特典会が終わり、「今日はありがとうございました。こんなにたくさんの人にきてもらえて本当に嬉しかったです」とかえぽ最後のご挨拶。かなりの人がいたにもかかわらず、かえぽソロ初めてのリリースイベントは、開始から約1時間半で終了した。ふだんのネギッコ特典会に比べるとかなり短い。タワレコ錦糸町店から「特典会の予約枚数が規定に達しました」と早々にお知らせがあったので、かえぽ券の枚数は少なめの発行だったのだろう。その控えめでこじんまりとした感じにかえぽらしさを感じた。
 
 
 

ラーメン屋でも行こうかとYさんを誘い、ふたりエスカレーターで下り、パルコを出た。1年2カ月前、旧タワレコ閉店イベントのときに行ったことがある『真鯛らーめん 麺魚(※)』を目指し、錦糸町の通りをしばらく歩いた。(※麺魚さん、パルコ1階のフードコートにも出店されていました)

その道すがら、Yさんがこう言った。

「手紙も直接渡せなかったし、話も全然うまくできませんでした」

「そうだったんだ。すごい楽しそうに見えたけど」

「そんなことないです。みのるさんのほうが楽しそうに見えました」

「いや、俺も全然話せなかったよ。かえぽとうまく話せるまであとどれぐらい、んー、あと8年はかかると思う」

「そうでしたか、また年数が伸びましたね。僕も本当にダメでした。ダメだ、ダメだ、全然ダメでした!」

「お互いダメだったんだね。アイドルイベントのあとの飲み会を、皆さん『反省会』と呼ぶ理由が今回分かった気がするよ。

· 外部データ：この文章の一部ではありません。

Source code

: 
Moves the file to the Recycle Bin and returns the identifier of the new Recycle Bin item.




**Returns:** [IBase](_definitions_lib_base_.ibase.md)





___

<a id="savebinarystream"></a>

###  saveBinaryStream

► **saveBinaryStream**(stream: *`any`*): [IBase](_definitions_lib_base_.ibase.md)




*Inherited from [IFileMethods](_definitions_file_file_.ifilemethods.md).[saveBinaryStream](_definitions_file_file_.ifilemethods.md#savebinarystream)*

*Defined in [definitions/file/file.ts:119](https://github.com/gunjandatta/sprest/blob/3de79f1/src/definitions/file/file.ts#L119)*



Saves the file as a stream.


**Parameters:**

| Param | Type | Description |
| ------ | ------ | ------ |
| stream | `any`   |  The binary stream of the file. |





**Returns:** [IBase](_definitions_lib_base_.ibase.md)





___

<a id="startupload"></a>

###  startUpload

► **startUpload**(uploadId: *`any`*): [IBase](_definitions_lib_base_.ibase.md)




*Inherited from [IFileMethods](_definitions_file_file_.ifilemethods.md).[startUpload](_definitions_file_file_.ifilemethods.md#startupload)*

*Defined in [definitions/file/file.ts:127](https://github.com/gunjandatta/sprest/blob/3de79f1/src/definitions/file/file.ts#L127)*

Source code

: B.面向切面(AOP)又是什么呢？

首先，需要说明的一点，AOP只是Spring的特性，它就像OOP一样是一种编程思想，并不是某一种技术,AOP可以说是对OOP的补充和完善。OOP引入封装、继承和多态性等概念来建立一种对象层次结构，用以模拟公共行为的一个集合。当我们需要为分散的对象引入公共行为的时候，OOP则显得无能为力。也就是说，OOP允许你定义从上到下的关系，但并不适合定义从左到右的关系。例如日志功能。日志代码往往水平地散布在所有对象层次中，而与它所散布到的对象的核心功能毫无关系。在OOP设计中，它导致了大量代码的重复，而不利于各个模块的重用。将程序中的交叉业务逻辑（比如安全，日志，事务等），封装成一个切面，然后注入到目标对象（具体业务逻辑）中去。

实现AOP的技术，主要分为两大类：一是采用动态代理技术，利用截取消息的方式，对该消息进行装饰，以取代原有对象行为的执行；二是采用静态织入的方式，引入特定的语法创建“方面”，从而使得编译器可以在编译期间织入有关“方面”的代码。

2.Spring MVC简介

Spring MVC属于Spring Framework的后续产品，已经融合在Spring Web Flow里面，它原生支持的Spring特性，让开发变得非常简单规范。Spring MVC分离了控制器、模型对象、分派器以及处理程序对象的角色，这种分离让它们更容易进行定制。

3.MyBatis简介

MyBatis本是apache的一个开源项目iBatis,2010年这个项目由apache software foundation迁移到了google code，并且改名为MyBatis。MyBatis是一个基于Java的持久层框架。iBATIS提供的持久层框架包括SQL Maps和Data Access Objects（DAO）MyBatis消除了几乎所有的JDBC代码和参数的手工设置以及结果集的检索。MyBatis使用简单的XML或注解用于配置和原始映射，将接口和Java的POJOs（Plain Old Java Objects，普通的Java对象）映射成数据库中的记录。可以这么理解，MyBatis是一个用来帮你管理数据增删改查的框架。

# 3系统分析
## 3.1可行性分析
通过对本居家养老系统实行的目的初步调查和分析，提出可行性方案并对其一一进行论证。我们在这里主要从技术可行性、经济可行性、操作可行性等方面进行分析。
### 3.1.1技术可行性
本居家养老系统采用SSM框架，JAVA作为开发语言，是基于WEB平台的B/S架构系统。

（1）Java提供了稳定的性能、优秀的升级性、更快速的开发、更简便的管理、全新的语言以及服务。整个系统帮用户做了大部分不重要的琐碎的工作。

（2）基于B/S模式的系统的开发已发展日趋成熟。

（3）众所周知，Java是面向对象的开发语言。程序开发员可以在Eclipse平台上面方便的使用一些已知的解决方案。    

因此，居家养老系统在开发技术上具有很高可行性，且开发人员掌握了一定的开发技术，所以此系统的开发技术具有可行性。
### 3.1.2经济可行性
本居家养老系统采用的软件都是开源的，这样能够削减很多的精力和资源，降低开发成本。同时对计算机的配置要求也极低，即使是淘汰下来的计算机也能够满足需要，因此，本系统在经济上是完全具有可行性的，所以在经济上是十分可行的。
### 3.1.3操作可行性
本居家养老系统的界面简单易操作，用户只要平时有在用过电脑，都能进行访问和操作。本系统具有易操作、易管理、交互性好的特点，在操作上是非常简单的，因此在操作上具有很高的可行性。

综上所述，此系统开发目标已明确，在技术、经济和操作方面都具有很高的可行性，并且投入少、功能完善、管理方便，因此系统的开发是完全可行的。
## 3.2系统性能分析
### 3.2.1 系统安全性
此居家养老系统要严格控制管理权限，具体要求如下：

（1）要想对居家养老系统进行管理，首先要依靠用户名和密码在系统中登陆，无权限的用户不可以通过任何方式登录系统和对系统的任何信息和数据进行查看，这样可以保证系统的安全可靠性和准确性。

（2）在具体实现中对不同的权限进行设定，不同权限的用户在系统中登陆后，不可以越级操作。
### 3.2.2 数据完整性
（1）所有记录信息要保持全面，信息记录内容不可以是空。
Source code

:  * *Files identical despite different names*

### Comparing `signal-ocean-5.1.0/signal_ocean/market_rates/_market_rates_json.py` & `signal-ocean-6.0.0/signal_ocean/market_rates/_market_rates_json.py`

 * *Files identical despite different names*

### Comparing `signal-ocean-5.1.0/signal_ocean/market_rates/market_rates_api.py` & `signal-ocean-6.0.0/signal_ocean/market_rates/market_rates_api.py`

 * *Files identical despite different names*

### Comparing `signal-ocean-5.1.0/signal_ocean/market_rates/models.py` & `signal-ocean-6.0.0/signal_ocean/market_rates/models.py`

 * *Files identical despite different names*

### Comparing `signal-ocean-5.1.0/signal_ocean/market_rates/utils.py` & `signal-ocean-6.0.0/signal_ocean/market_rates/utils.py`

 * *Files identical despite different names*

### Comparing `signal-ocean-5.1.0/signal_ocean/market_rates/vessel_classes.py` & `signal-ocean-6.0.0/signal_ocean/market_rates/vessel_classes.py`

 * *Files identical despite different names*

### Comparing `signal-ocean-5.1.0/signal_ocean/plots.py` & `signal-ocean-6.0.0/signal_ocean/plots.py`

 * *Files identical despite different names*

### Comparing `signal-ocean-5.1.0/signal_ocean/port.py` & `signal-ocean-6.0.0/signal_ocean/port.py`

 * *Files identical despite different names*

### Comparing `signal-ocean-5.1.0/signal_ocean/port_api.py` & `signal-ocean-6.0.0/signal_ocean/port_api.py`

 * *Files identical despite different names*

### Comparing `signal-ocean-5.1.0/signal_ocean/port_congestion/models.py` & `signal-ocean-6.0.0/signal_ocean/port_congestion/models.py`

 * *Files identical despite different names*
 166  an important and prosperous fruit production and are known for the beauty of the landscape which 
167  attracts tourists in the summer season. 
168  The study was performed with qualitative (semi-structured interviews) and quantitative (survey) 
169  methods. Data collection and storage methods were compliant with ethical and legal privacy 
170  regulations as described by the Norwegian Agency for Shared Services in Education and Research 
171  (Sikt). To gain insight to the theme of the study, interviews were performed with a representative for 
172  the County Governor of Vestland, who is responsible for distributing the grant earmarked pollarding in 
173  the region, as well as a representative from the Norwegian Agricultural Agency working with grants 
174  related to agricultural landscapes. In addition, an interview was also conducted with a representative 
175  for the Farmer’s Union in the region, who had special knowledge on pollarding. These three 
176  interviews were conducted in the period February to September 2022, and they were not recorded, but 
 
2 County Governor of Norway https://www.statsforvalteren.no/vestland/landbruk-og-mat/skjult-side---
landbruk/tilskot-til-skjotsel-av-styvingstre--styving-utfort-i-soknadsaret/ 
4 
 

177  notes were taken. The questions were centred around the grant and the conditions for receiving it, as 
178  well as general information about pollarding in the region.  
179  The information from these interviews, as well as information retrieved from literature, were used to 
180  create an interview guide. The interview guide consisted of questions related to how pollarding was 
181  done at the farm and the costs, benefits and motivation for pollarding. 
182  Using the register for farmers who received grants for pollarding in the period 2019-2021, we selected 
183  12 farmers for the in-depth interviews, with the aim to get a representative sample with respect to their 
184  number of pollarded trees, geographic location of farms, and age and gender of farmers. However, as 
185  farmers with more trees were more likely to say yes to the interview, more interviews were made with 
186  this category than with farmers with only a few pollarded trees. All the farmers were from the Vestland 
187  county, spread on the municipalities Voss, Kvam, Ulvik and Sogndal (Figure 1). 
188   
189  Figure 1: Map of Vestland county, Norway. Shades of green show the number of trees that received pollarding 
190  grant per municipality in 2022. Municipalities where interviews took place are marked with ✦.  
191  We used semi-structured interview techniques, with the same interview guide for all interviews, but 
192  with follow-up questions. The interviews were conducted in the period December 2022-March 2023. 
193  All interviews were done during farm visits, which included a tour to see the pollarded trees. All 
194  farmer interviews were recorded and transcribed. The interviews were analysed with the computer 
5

これまで違和感しか感じなかった言葉だったけど」

「反省しかありません。ラーメン屋で反省しましょう。でも今日の特典会で、みのるさんはメグ(ぽんちゃ)のことがほんとに大好きなんだなってことがよく分かりました」

「はい?なぜここでぽんちゃが?」

「いつものネギッコ特典会のあとのみのるさんの笑顔が100%だとすると今日は50%でした。やっぱりみのるさんはメグ(ぽんちゃ)がいないとダメなんですよ!」

「いやいやいや、俺、かえぽのことも大好きなんだけど」

「いえ、認めません。みのるさんはやっぱりメグ(ぽんちゃ)がいないとダメなんですよ!」

いつも穏やかなYさんなのだが、その語気は珍しく強かった。YさんはまっすぐにKaedeさん推しなのだ。そんなYさんの前では、「かえぽのことも大好き」という僕の言葉など吹けば飛ぶよな将棋の駒(歩)ほど軽いものなのだろう。でも「歩」は成ったら「金」と同等なのだよ!と一瞬反論しそうになったが、今日はYさんに同意しておいたほうが無難な気がした。

「うむ、そうだね。俺は、メ、メ、メ、メ、メ、やっぱ言えない、ぽんちゃが大好きです」

「そうです。みのるさんはやっぱりメグ(ぽんちゃ)なんですよ」


そして僕らは真鯛らーめんに舌鼓を打ったあと、「また金曜に吉祥寺で!(かえぽサイン会)」と100%の笑顔で握手し、さよならした。これにより本日反省だった気持ちが完全に補完され、やっぱりそうだったかと認識できた。
 
Yさんは「今日のみのるさんは50%」と言っていたけど、僕の中でのベストな特典会は、ネギッコメンバーと握手したあとYさんとの握手で締める。これなのだ。
 
Yさん、そこんとこ理解しといてください。よろしくお願いします。